Atypical antipsychotics are widely used in the treatment of bipolar disorders. Amisulpride is an atypical antipsychotic that has been proven to be effective in treatment of schizophrenia, major depressive disorder and, more recently, acute mania. At the moment, however, no study has assessed the effectiveness of this compound in maintenance therapy of bipolar disorders. The purpose of this study was to assess the long-term effectiveness of amisulpride in combination with standard treatments in patients with bipolar I disorder who have shown inadequate responses to ongoing standard therapies.

The study enrolled fourteen bipolar I outpatients, not responding to ongoing standard therapy. Three patients discontinued treatment but 11 were followed-up for 11.7 +/- 8.2 months before (range 3-24 months) and 5.2 +/- 2.7 months after the introduction of amisulpride (range 3-9 months). Relapse rates before and during treatment with amisulpride were calculated in accordance to an increase of 1 or more in Clinical Global Impressions Scale-Bipolar Version (CGI-BP) score that was accompanied by a change in therapy or to an exacerbation of the symptoms that required hospitalization.

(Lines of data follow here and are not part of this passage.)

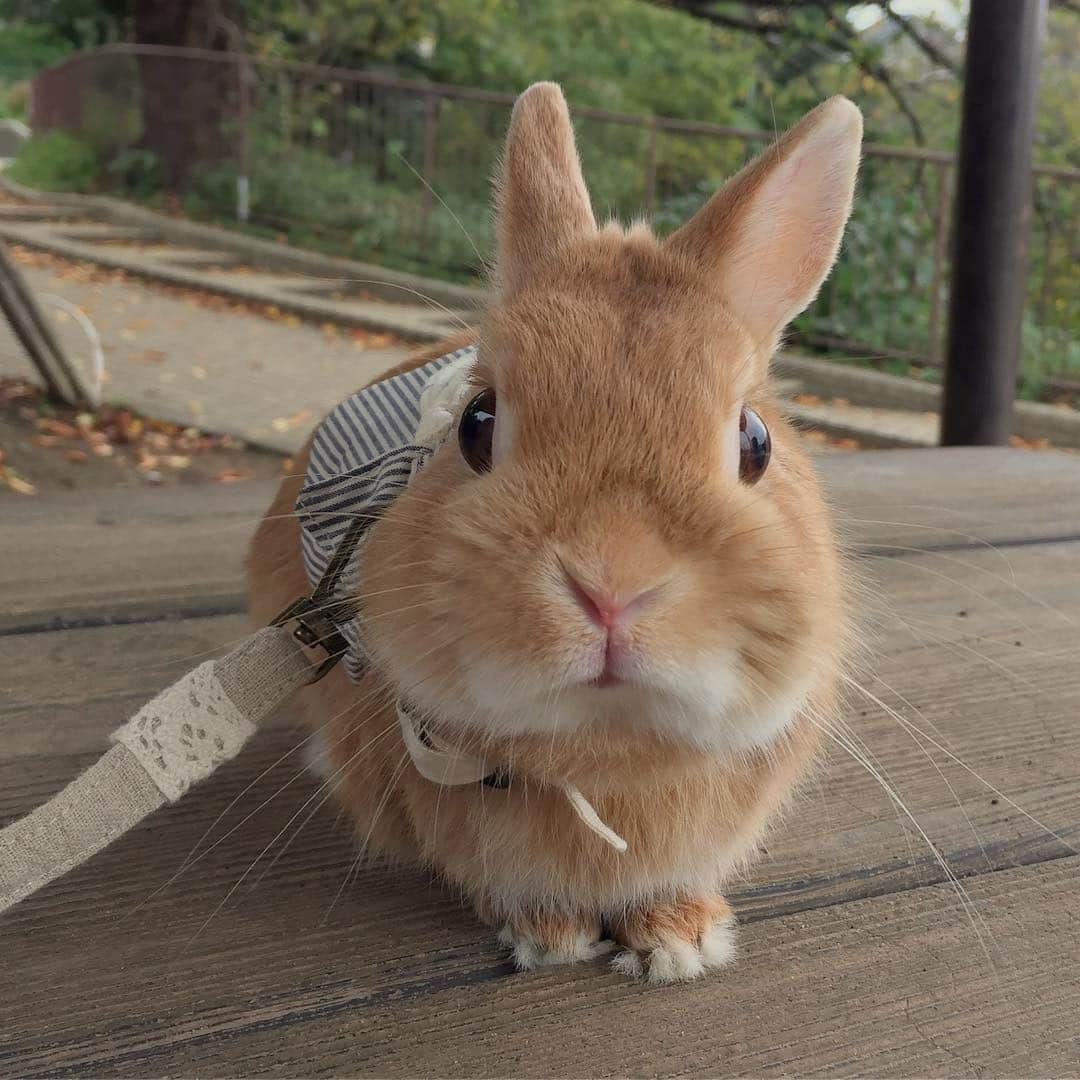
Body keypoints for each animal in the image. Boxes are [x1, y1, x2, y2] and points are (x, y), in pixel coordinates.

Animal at [248, 83, 861, 983]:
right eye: (476, 422)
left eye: (756, 442)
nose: (612, 587)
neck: (606, 756)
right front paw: (550, 935)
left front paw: (681, 940)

A statistically significant decrease in overall relapse rate was observed during the period of amisulpride therapy compared with months previous to the introduction of amisulpride. The relative risk of relapse in the absence of amisulpride therapy was 3.1 (chi2 = 4.2, P < 0.05). Similarly, the rates of manic/mixed and depressive relapse were decreased but only manic episodes reached statistical significance (RR = 5.3, chi2 = 5.2, P < 0.02).

This open-label study suggests that long-term therapy with amisulpride may benefit patients by improving global symptoms of bipolar disorder and reducing the rate of manic/mixed relapses. Large, randomized, double-blind, placebo-controlled studies are needed to explore the benefits of adding long-term amisulpride to standard therapies for bipolar disorder.